5) Dove finiscono i corpicini martoriati di questi bambini, nel nostro paese ed all'estero?
Anche su questo bisogna fare dei distinguo. Per quanto riguarda l’aborto chimico sinceramente i luoghi possono essere diversificati a secondo di dove arriva l’espulsione del piccolo, ivi compresi i water. Ricordo che una ragazza mi disse : ‘si rende conto, dottoressa, che anche i topi vivono nelle fogne ma il mio bimbo no’. Ho avuto anche reazioni istintive di fronte ad aborto da RU486 in cui non solo hanno tirato l’acqua ma essendo successo in cucina la mamma ha raccolto ciò che ha perso e lo è andata a seppellire in cimitero.
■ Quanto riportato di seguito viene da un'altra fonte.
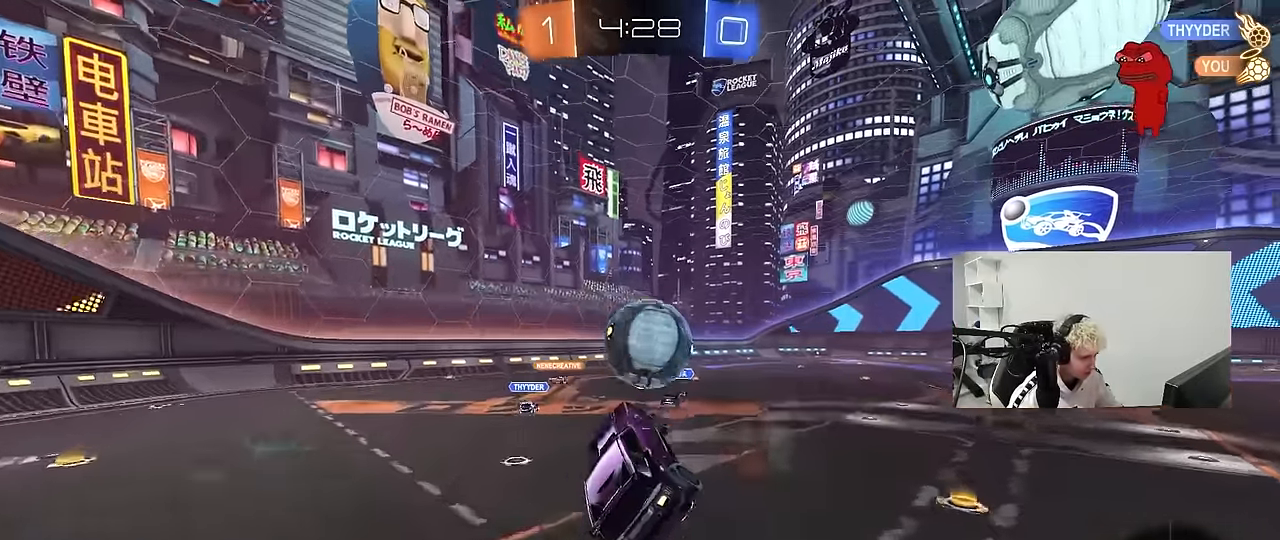
{"keys": ["d", "s", "shift"], "mouse": [], "mouse_move": "up-right", "events": [[33, "a", "down"], [83, "a", "up"], [133, "d", "down"], [133, "w", "down"], [217, "shift", "down"], [267, "mouse_right", "down"], [367, "s", "down"], [367, "w", "up"], [417, "mouse_left", "up"], [467, "mouse_right", "up"]]}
Per quanto riguarda quello chirurgico solitamente nel primo trimestre questi corpicini vengono raccolti nei rifiuti ospedalieri e inviati agli inceneritori, nel secondo trimestre l’obbligo di legge sarebbe quello di seppellirli e a volte in alcuni cimiteri si possono vedere delle piccole lapidi con scritto feto poiché a quel bimbo non è riconosciuto nemmeno un nome da parte dei genitori. Alcune associazioni come ‘Difendere la vita con Maria’ ed alcune istituzioni come nella regione Lombardia si stanno occupando di seppellire degnamente questi resti mortali. Un’altra cosa che non viene detta è che i genitori possono, attraverso una procedura regolamentata da una circolare ministeriale, chiedere il corpo e la normale sepoltura dei loro bimbi. Non conosco tutte le procedure estere che variano di nazione in nazione. Ricordo solo qualche scandalo giornalistico di qualche anno fa quando si scoprì che questi resti venivano utilizzati per aumentare il valore proteico dei mangimi per galline e in un altro caso per utilizzarli per l’asfalto delle strade.

6) La violazione della vita nascente divora come un verme le coscienze degli uomini. Santa Faustina, Madre Teresa di Calcutta, Papa Giovanni Paolo II, Papa Benedetto XVI, Padre Pio, sono voce del Signore contro questo orribile delitto della società moderna. Come possiamo riprendere le redini della giustizia, come possiamo convincere i governanti a fermare questa guerra contro gli innocenti. L'Italia “appare” come un paese cattolico ma, credo, fondamentalmente non lo è. Il Sudamerica riesce ancora a tamponare questo problema. Come possiamo far capire “le verità sull'aborto” senza essere additati come bigotti che non hanno capito che il mondo sta cambiando. Satana è sempre in agguato?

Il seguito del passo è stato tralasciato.